It’s a fundamental fact: You can’t take gimmicks out of presidential politics. Because like it or not, gimmicks work.

One of the all-time greats was in 1840. A newspaper snidely editorialized about William Henry Harrison, “Give him a barrel of hard cider, and … a pension of two thousand [dollars] a year … and he will sit the remainder of his days in his log cabin.”

Democrats pounced on a golden opportunity to rebrand the slightly aristocratic Harrison as a sort of frontier Everyman. They featured log cabins at their rallies and passed out hard apple cider drinks by the barrelful—though later generations eventually took a dim view of using alcohol as a vote-getter. It was enough to propel Harrison to a narrow victory.

Some 100 years later, another president was in serious political trouble. Maybe Democratic strategists remembered the log cabin campaign as they desperately fished for ideas to save Harry Truman’s floundering presidency. Because his reelection prospects were pegged somewhere between slim to none.

He had inherited the job when Franklin Roosevelt died. With the Cold War raging in Europe and countless headaches at home as the U.S. made the painful transition from wartime back to a peacetime economy, it seemed everyone was mad about something. And they all dumped their anger at Truman’s feet.

When the 1948 election rolled around, Truman’s Democratic Party fractured. The left didn’t think he was liberal enough and deserted to support former Vice President Henry Wallace’s Progressives. The right thought he was too liberal and went over to South Carolina Gov. Strom Thurmond’s Dixiecrats. On top of all that, New York’s popular Republican Gov. Tom Dewey was circling the White House the way sharks circle a sinking ship.

Desperate times call for desperate measures, they say. With almost no money and little left to lose, Truman famously campaigned by train from one end of the country to another. Too broke to rent big city auditoriums, he spoke from the back of a railroad car at dozens upon dozens of small towns from one end of the country to the other in his famous “Whistlestop Campaign.”

But the Democrats also did something else that, although equally revolutionary, is seldom remembered today.

They issued a campaign comic book.

No, seriously, they did.

America was experiencing what collectors now call the Golden Age of Comics just then. Comic heroes had joined the war effort during World War II, supporting the Allied cause so exuberantly that one even showed Captain America punching Adolf Hitler in the face. So, the Democratic National Committee tried to harness that appeal in its quest for votes. And it bet big on the idea.

Three million copies of “The Story of Harry S. Truman” were released in October 1948, just as the country’s attention was focusing on the upcoming election. Its 16 brightly-colored pages recounted Harry’s improbable rise from the small, whitewashed house in Lamar, Mo. where he was born in 1884 to his arrival at the White House in 1945.

Although the artwork is credited to M.W. Ater, we don’t know who wrote it. It’s possible the author wanted to keep his name out of sight. Because those 16 pages are filled with such dialogue gems as, “Y’know, that boy Harry sure plows a straight furrow.” “Yep. The straightest in the county!” Here’s another: “Bess, the boys at the Legion meeting tonight were talking about having me run for county judge… as a Democrat!” You get the idea.

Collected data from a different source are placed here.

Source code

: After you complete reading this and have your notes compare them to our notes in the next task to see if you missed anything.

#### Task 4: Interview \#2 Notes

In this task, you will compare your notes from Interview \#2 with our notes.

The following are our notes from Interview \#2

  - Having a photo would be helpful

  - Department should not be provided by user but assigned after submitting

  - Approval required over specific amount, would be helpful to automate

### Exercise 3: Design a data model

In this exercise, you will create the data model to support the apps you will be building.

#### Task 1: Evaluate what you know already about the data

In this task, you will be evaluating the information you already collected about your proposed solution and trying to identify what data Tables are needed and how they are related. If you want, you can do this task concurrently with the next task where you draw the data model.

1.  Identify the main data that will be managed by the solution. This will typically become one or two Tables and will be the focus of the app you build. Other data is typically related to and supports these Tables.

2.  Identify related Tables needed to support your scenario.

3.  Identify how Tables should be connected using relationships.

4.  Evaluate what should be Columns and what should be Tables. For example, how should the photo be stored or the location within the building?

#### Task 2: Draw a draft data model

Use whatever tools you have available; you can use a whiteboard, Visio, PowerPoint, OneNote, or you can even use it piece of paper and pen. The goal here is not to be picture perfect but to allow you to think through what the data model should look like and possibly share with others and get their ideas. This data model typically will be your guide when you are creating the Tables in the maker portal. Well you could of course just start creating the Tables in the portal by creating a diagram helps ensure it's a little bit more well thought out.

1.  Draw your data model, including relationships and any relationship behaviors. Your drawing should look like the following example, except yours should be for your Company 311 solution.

Great literature, it wasn’t. But if you think this comic book was intended for children, think again. Remember, the minimum voting age in 1948 was 21. (It wouldn’t be lowered to 18 until 1971.) Nowhere does the comic say, “Hey Kids! Be sure to show this to your mom and dad and tell them to vote for Uncle Harry on November 2!”

This was a direct appeal to everyday Americans who didn’t read The New York Times. Simplistic, yes; but it also talked to them in words they understood with a message that was impossible to miss. Harry Truman, the one-time farmer turned war veteran turned failed small business owner turned local politician, had reached the very top. He knew what their lives were like because he was one of them. And they could always count on him to look out for them.

When the votes were counted that first Tuesday night in November 1948, Harry Truman had pulled off the greatest political comeback of the 20th century. It was close, but a win is a win.

And a now-forgotten funny book printed on cheap pulp paper had quietly helped make it happen.